Real-time detection of potholes on roads using video (via Webcam) processed through a CNN model.
Detecting potholes on roads using live video feed processed through a CNN model. This is (now) a realtime system. The model was trained on my laptop's GPU (NVIDIA GTX 1650 4GB). Note that the model does not tell the number of potholes in the images. That's something for the future and I'll use YOLO (You Only Look Once architecture) OR Mask-RCNN for that.
Numpy
Tensorflow
Keras
Scikit-learn
OpenCV
Imutils
Instructions on how to install these libraries can be found extensively on internet.
main.py - This module’s main aim is to create, prepare and train the model. Internally, also it prepares the dataset which it loads from a specific location in the machine. Preparing the dataset includes:
Predictor.py - This module’s main aim is to predict the presence of potholes in a certain number of images. The module loads the model and the images from the machine. The images are again preprocessed in the same manner as in trainer module. The images are fed into the model and predictions and accuracies are printed on the console.

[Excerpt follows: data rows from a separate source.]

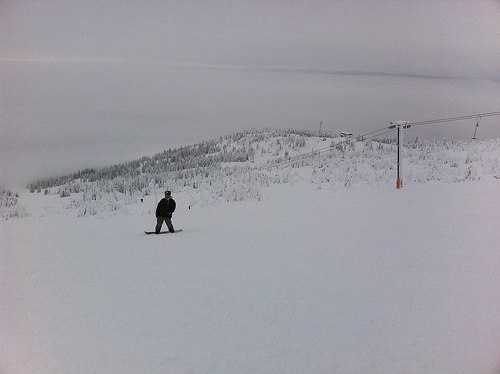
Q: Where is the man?
A: Standing in the snow.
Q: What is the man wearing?
A: A coat.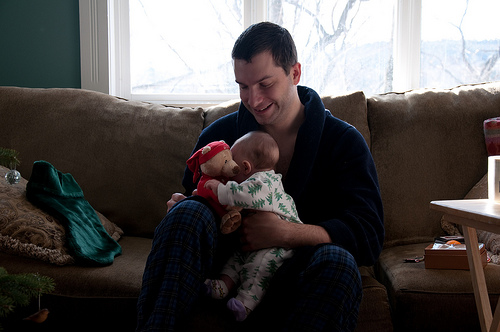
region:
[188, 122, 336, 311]
The baby is hugging a teddy bear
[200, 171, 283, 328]
The baby has on a christmas themed pajama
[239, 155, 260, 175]
The ear of the baby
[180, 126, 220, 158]
The teddy bear is wearing a hat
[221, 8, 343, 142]
The man is smiling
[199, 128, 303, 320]
young baby in a white and green onesie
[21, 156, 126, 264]
small green velvet blanket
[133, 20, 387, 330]
man smiling and holding a baby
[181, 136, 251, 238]
small teddy bear wearing red pajamas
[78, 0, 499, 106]
long window with white wooden frame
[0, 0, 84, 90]
green painted wall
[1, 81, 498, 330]
beige cloth couch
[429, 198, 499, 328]
light wooden tv dinner tray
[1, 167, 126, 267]
brown brocade pillow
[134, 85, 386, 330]
blue plaid pajamas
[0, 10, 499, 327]
man is sitting down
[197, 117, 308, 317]
this is a baby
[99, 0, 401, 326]
man is holding a baby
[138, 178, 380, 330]
man wearing blue pants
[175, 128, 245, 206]
this is a teddy bear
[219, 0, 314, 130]
the man is smiling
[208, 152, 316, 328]
a white and green onesie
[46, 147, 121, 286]
a pillow on couch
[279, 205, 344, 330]
a man wearing blue pants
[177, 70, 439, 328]
a man wearing a robe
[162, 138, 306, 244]
a bear wearing a hat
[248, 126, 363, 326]
a baby wearing pjs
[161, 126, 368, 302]
a baby hugging a bear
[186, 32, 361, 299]
a man holidng baby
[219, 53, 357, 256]
a man with baby in lap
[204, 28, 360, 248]
a man that is smiling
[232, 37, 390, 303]
a man wearing a robe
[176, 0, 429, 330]
a man sitting on couch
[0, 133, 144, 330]
a couch with pillow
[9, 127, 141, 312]
a pillow on couch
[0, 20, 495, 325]
man sitting on a couch holding a baby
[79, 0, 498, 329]
glass window behind man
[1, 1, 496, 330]
dark brown couch in front of window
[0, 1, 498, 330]
green painted wall behind couch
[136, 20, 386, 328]
man on the couch holding a baby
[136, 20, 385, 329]
Man sitting on brown couch.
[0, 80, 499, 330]
Brown couch in living room.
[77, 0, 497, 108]
White-framed window in living room.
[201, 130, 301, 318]
Baby on man's lap in living room.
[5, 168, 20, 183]
Silver-colored ball hanging from tree in living room.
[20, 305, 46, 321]
Bird ornament hanging from tree in living room.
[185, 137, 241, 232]
Teddy bear being hugged by baby.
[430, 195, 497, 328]
Brown table in living room.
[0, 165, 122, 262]
Pillow on couch next to a Christmas tree.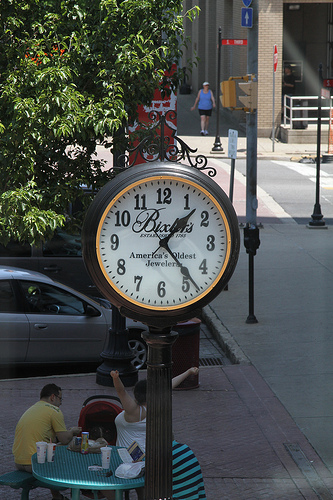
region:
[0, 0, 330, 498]
Daytime on the street.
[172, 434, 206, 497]
The shirt has blue and black stripes.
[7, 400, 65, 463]
The man is wearing a yellow shirt.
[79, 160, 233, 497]
A clock is on a pole.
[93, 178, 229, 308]
The clock has a white face with black numbers.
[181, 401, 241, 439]
Bricks are on the sidewalk.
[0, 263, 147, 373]
The parked car is silver colored.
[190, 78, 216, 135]
A person is walking down the street.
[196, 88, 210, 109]
The person is wearing a blue tank top.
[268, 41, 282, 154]
The stop sign is on a pole.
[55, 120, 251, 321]
Clock on the side walk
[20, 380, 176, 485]
Man and woman sitting at table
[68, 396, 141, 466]
Baby inside of stroller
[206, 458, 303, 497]
Crack in the pavement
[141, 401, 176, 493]
metal pole under clock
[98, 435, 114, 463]
Disposable cup on table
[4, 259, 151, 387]
Car parked in parking space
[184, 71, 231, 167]
Woman walking on sidewalk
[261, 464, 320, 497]
Light shining on ground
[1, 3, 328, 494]
A city sidewalk scene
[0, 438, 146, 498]
A table is on the sidewalk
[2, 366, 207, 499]
People are sitting around the table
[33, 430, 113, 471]
Beverages are on the table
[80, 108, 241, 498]
A clock is on the sidewalk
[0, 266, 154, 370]
A silver car is parked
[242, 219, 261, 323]
This is a parking meter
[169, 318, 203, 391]
A garbage can is on the sidewalk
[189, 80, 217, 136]
A person is walking on the sidewalk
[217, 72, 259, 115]
These are crosswalk signal lights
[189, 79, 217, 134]
woman in a blue top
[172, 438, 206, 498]
person in a striped shirt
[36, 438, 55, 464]
drinks sitting on a table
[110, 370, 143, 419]
womans' arm lifted in the air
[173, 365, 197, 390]
right arm of woman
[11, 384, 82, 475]
man in a yellow shirt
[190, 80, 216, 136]
woman walking in the shade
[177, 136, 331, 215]
an area of sunshine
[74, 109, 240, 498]
a metal clock on a pole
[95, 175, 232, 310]
gold circle around the face of the clock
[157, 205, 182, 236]
part of a glass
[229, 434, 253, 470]
part of a flopor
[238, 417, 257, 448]
part of a floor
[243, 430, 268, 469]
part of a floor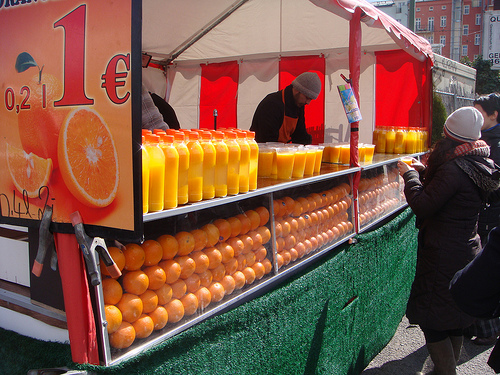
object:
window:
[440, 16, 447, 27]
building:
[412, 1, 500, 70]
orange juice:
[153, 128, 260, 210]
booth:
[0, 2, 475, 375]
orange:
[120, 243, 146, 271]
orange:
[154, 233, 179, 260]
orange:
[170, 231, 196, 257]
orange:
[211, 218, 231, 243]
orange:
[101, 304, 123, 334]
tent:
[198, 0, 457, 93]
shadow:
[345, 332, 500, 374]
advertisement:
[0, 0, 143, 245]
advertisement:
[0, 0, 143, 241]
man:
[249, 72, 323, 144]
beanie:
[291, 71, 322, 100]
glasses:
[275, 148, 297, 179]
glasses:
[291, 147, 310, 178]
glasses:
[302, 146, 319, 175]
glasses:
[362, 144, 376, 164]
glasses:
[319, 141, 376, 166]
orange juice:
[275, 146, 319, 179]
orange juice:
[372, 125, 428, 154]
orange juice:
[318, 142, 375, 166]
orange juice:
[134, 132, 205, 214]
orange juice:
[202, 142, 257, 198]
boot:
[418, 313, 455, 375]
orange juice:
[129, 125, 428, 212]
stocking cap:
[443, 106, 484, 143]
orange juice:
[244, 131, 259, 190]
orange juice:
[223, 132, 241, 195]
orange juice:
[170, 133, 190, 204]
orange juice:
[275, 147, 297, 179]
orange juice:
[328, 145, 341, 165]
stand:
[334, 83, 363, 167]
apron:
[275, 89, 302, 142]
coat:
[401, 139, 500, 345]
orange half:
[57, 105, 120, 209]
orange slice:
[4, 142, 54, 198]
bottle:
[144, 135, 166, 211]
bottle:
[185, 133, 204, 201]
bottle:
[209, 129, 228, 197]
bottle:
[237, 132, 251, 192]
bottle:
[246, 131, 259, 190]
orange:
[188, 229, 209, 251]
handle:
[213, 108, 219, 130]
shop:
[1, 0, 476, 375]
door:
[0, 38, 145, 356]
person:
[397, 105, 500, 375]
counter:
[141, 127, 375, 215]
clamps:
[30, 207, 123, 367]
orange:
[122, 255, 213, 304]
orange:
[330, 143, 341, 163]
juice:
[169, 132, 190, 204]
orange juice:
[137, 124, 258, 211]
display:
[84, 192, 276, 361]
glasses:
[254, 142, 325, 180]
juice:
[253, 141, 325, 179]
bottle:
[141, 127, 258, 214]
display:
[141, 128, 323, 216]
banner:
[2, 0, 143, 240]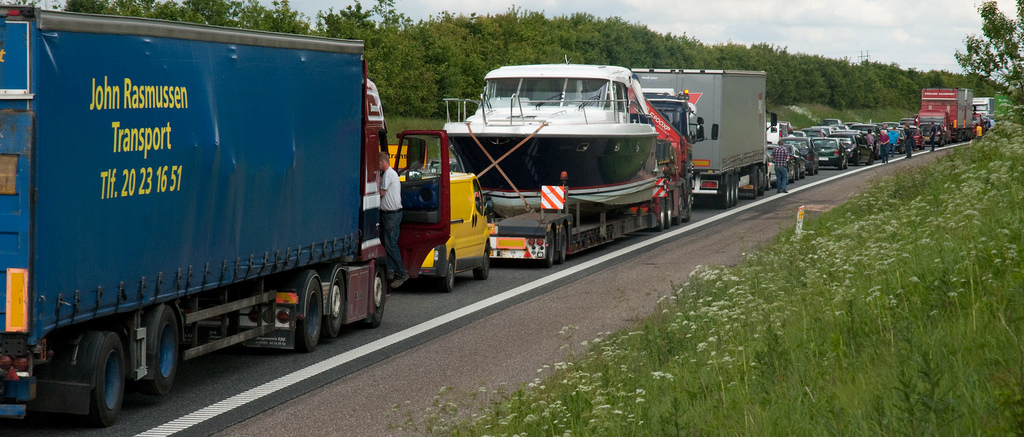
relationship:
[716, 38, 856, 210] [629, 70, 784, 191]
boat behind truck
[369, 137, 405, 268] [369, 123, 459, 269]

realtimePredictor.py - This module’s main aim is to predict presence of potholes in a live video feed. The module loads the model and captures video from the camera hardware using python’s open source library OpenCV. The video feed which is captured is divided into separate frames as 2d arrays. Then each frame is preprocessed in the same manner as in trainer module, to meet the required dimensions of input. After the preprocessing is done, each frame is fed into the model for prediction and the predictions are then printed on the screen along with the confidence level.

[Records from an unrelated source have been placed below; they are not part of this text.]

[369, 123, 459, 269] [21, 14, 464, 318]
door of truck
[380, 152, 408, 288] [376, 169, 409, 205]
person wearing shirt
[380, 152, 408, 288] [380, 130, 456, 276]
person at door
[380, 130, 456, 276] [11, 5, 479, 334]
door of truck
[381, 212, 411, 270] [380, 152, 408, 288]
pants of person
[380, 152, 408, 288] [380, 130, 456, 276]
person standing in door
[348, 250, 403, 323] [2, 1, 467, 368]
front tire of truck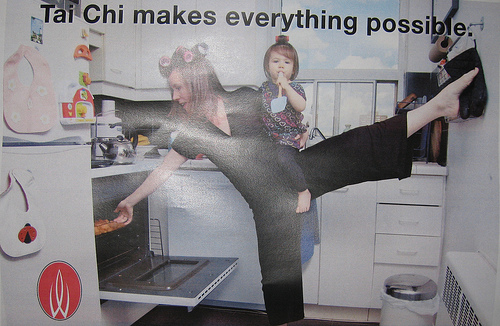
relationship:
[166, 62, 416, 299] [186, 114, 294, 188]
woman wearing shirt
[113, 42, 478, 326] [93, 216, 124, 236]
woman grabbing food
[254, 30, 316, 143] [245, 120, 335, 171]
child on woman's hip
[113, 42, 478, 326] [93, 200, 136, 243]
woman grabbing food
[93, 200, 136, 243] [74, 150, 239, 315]
food from oven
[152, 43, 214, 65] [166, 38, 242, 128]
curlers in woman's hair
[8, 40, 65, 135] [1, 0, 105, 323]
bib hanging on fridge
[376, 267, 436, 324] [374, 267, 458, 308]
trash can with silver lid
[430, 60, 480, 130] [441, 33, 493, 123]
woman's foot resting on oven mitt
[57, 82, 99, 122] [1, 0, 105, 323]
barn toy on fridge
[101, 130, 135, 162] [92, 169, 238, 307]
tea kettle on oven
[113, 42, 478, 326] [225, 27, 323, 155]
woman holding her child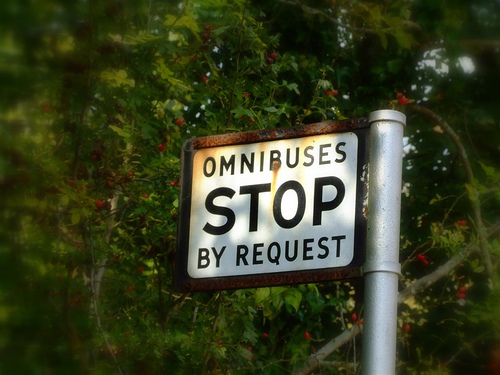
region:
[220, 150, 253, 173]
The letters MN on the sign.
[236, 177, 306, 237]
The letters TO on the sign.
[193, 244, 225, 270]
The letters BY on the sign.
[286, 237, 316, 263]
The letters UE in the word REQUEST.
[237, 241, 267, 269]
The letters RE in the word REQUEST.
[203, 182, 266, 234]
The letters ST in the word STOP.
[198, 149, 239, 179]
The letters OM in the word OMNIBUSES.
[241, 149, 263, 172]
The letters NI in the word OMNIBUSES.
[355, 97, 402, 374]
The gray pole the sign is mounted to.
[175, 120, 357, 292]
The rusted frame around the sign.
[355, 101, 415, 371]
The gray pole the sign is mounted on.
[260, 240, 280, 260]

full_model.h5 - This is the new and improved model. (89.99% testing accuracy)
If, in future, I decide work on this project, I will most likely work on finding out the number of potholes in a particular frame of the video feed and also creating bounding boxes around the potholes so that they are identifiable.
Since the dataset is web-scrapped from Google Images it is highly inconsistent. Therefore, it is recommended to use a proper dataset for training the model. There are a few good pothole datasets on kaggle but I didn't use them due to their huge size. If you're going to use it for research purposes the web-scrapped dataset won't suffice.